Ulrich Tukur: DER URSPRUNG DER WELT

„Die Fantasie ist Wirklichkeit“

9. Oktober 2019
Er zählt zu den bedeutendsten Schauspielern Deutschlands, ist ein mitreißender Musiker und Entertainer. Jetzt legt Ulrich Tukur mit „Der Ursprung der Welt“ sein drittes Buch vor – seinen ersten Roman. 

Herr Tukur, welche Rolle spielt die Schriftstellerei inzwischen in Ihrem hochtourigen Leben als Schauspieler und Musiker?
Eine immer größere, aber noch steht sie im Schatten von Schauspiel und Musik. Die Freude allerdings an einem Universum, das man beim Schreiben selbst erschafft, ist unendlich viel größer als die Befriedigung, die in der reproduktiven Kunst liegt, egal wie gelungen sie ausfällt. 

Ausgangspunkt des Romans ist ein altes Fotoalbum, das eine fantastische Zeitreise auslöst. Sie katapultieren Ihren Helden in die Vergangenheit. Was reizt Sie an diesem Kunstgriff? 
Ein Kunstgriff setzt ja die reflektierte Entscheidung voraus, eine Geschichte so und nicht anders zu erzählen. Ich habe mir über derlei Dinge nie Gedanken gemacht. Goullet war in mir, Teil meiner Erinnerung, meiner Sehnsüchte, Hoffnungen und Ängste, und weil ich ja selbst in vielen Zeiten zu Hause bin, am wenigsten aber in der mich umgebenden sogenannten Wirklichkeit, hat sich die Handlung ohne gesetzte Struktur aus sich selbst, aus mir selbst heraus entwickelt. 

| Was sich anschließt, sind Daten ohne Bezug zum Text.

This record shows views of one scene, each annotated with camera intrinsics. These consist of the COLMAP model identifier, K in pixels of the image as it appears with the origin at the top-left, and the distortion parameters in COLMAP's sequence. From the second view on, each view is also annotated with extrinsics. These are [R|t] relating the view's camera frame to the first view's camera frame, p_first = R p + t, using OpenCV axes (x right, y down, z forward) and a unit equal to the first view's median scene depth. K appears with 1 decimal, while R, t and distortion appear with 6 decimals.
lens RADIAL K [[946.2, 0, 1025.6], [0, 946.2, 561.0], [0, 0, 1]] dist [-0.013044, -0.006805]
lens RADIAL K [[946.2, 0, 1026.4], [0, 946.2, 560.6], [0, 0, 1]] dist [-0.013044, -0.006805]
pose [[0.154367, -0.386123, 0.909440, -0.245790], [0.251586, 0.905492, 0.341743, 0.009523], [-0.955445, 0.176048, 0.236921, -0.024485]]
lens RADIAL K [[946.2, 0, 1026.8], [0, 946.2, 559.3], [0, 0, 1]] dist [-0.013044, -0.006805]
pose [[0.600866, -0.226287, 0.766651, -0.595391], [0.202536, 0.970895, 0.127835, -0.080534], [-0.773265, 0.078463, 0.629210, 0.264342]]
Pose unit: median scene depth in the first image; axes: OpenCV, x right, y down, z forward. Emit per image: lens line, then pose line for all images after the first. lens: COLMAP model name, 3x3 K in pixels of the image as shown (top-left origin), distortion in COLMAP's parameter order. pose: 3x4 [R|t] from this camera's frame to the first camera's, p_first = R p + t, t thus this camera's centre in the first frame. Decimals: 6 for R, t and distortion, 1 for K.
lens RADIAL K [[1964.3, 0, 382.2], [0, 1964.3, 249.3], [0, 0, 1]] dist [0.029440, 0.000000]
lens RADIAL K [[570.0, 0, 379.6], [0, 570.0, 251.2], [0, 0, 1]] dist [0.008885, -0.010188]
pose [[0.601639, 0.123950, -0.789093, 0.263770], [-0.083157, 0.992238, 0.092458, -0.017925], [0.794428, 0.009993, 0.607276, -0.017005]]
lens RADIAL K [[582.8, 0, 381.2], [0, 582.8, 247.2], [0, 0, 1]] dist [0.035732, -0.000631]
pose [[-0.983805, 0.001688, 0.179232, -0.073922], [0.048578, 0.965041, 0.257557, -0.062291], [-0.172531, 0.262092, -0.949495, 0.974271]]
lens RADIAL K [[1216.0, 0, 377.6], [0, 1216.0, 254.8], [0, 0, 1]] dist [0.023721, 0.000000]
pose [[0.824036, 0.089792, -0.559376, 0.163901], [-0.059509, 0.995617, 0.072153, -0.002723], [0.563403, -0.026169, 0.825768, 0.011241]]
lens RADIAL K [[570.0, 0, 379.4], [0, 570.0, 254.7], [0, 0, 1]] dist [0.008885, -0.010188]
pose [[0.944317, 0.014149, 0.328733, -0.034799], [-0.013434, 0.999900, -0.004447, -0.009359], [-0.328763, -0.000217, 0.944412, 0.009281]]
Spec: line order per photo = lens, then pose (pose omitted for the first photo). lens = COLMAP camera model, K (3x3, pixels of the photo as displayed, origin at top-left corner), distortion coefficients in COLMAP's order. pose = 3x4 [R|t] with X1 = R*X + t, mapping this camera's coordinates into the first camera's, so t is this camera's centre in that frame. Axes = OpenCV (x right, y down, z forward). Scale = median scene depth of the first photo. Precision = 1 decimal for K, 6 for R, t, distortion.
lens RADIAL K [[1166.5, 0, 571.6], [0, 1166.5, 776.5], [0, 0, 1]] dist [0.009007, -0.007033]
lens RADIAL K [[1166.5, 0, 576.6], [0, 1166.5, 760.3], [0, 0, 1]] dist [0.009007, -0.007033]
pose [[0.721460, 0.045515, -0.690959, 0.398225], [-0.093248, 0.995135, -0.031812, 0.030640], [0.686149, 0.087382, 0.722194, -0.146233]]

Sie haben Ihren Roman in Deutschland und Frankreich 1943 und 2033 angesiedelt. Ihr Held wird zum Akteur zwischen Widerstandskämpfern, Nazis, skrupellosen Verbrechern. Fast Gleiches durchlebt er in der Gegenwart des Romans, in der rechtsnationale Kräfte in Frankreich einen totalitären Überwachungsstaat aufgebaut haben und Europa im Chaos versinkt. Ist das Ihre düstere Zukunftsvision?
Es ist eine düstere Sicht, das stimmt. Wenn man sich aber das konfuse Europa von heute ansieht, die politische Situation in beiden Amerikas, in Russland und China, die fortschreitende Zerstörung der Natur, die Überbevölkerung, wie soll man da an eine humanistische, demokratische Zukunft glauben? Die Geschichte wiederholt sich insofern, als alle gesellschaftlichen Gebilde, wie der menschliche Körper selbst, ständig der Auflösung zustreben und es einer ungeheuren Anstrengung bedarf, diesen Verfall aufzuhalten. Ohne starke, lebendige Wertesysteme wird es jedoch nicht funktionieren. Klammheimlich hatte ich aber auch die Hoffnung, dass ich durch die Beschreibung dessen, was passieren könnte, die bösen Geister banne. 

Trotz aller Fiktion steckt viel Realität im Roman. Reale Schauplätze und Begebenheiten, reale Menschen, die Vorbilder für Romanfiguren waren. Was war Ihnen bei diesen Recherchen wichtig?
Wenn man einen fantastischen Roman schreibt, muss die Grundierung stimmen und Substanz haben. Sie muss getragen sein durch viele stimmige, wahrhaftige Details. Dafür ist eine gründliche Recherche sehr wichtig. Nur wenn Sie auch im Kleinen glaubwürdig sind, verführen Sie Leser, sich Ihrer irrwitzigen Reise anzuschließen. Und wieder und ­wieder machte ich die Erfahrung, dass die ungeheuerlichsten Menschen und verstiegensten Dinge in der Realität zu finden sind. Die Wirklichkeit ist Fantasie, die Fantasie Wirklichkeit und das Leben ein Traum. So in etwa funktioniert mein Buch.